— START OF Extract —

On Monday (May 29), three Sausalito party boats carrying 55 fishermen caught just 20 salmon, the largest weighing 22 pounds. Fishing, indeed, is anything but hot.
But local salmon fishermen bummed by lousy fishing may have a good season or two to anticipate in the coming years. That’s because a fishery advocate group released more than a million finger-sized Chinook smolts into San Francisco Bay at Fort Baker last week and about a million more at coastal locations farther south.
Releasing the fish, which were born in Central Valley hatcheries, in or very near the ocean dramatically increases their odds of surviving to adulthood — when they will be big enough to catch and eat.
“We’ve only seen a one percent or less survival rate in the fish we release (near Vallejo),” said Jim Anderson, a commercial fisherman in Half Moon Bay and a director of the California Salmon Stamp Committee, which has been overseeing the release program.
Anderson said the Fort Baker releases have come in conjunction with similar releases in Half Moon Bay and Santa Cruz. All told, Anderson’s committee has released 2.32 million salmon smolts this year.
“We’re hoping for a four-percent survival rate,” he said. “There are good ocean conditions out there, and a lot of krill.”
By combining the eggs and sperm of wild salmon, managers of Central Valley fish hatcheries produce millions of juvenile salmon each year and release them into either the river system, the Delta, San Francisco Bay or the ocean. The trouble with releasing the fish upstream of the Delta is that the young salmon are faced with high odds of being eaten by predators or being sucked off their migration course by powerful irrigation pumps.

— END OF Extract —
— START OF Material —

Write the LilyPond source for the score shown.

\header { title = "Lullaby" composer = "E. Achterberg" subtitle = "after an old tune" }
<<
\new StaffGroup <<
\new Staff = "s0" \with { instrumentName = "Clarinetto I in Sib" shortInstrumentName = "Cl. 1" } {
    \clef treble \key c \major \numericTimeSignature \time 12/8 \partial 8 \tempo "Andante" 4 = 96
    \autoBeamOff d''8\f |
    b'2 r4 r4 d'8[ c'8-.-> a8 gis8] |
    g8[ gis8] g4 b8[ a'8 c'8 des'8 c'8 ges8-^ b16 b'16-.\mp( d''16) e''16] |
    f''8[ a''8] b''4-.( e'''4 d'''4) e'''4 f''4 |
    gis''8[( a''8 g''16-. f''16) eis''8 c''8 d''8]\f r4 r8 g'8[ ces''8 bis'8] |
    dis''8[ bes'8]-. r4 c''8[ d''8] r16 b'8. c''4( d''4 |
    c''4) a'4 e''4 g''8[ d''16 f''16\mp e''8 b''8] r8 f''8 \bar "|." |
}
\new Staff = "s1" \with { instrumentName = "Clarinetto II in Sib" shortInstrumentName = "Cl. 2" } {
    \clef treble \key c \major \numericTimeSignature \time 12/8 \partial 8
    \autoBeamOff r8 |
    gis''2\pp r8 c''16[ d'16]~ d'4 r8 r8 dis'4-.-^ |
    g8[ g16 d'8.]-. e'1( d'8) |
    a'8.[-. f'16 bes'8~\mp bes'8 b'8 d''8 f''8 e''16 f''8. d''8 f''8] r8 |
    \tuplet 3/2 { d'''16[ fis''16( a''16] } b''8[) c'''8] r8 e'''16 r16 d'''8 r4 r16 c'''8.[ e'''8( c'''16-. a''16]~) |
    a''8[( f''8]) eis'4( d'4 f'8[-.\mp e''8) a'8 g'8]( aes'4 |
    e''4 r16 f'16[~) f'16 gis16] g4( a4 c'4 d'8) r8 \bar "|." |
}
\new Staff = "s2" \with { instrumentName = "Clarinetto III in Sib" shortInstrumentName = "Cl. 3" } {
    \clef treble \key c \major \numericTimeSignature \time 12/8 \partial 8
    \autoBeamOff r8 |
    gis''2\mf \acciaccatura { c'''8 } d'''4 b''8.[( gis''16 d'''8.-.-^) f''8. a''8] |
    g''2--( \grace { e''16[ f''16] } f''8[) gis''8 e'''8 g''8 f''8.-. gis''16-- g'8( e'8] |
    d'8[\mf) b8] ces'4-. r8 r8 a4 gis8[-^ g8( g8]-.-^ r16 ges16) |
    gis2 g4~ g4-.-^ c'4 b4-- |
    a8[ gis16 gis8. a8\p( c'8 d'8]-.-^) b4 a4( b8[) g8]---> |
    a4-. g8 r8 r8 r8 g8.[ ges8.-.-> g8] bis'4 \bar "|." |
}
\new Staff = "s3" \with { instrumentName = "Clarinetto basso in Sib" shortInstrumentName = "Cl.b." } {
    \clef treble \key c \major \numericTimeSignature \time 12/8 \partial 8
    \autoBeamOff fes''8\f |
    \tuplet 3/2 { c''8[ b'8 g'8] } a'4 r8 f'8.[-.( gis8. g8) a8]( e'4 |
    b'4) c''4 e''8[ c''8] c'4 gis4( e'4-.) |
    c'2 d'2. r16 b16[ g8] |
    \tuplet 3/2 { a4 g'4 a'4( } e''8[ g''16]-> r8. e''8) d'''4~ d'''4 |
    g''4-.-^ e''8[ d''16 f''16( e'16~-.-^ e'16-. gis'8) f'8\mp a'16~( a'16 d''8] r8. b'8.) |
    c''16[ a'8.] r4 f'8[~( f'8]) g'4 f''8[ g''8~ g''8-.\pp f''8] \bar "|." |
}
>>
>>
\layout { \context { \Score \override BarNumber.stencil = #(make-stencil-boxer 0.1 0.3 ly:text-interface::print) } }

— END OF Material —

§ Your task:
For each statement, say whether it agrees with the salmon release article, answering yes or no and quoting the words that decide it: (a) The largest salmon caught by the Sausalito party boats on Monday weighed 22 pounds. (b) The smolts released into the bay were born in the wild. (c) The California Salmon Stamp Committee has released 2.32 million salmon smolts this year.

§ Answer to this exercise:
(a) Yes: "the largest weighing 22 pounds."
(b) No: "which were born in Central Valley hatcheries."
(c) Yes: "All told, Anderson’s committee has released 2.32 million salmon smolts this year."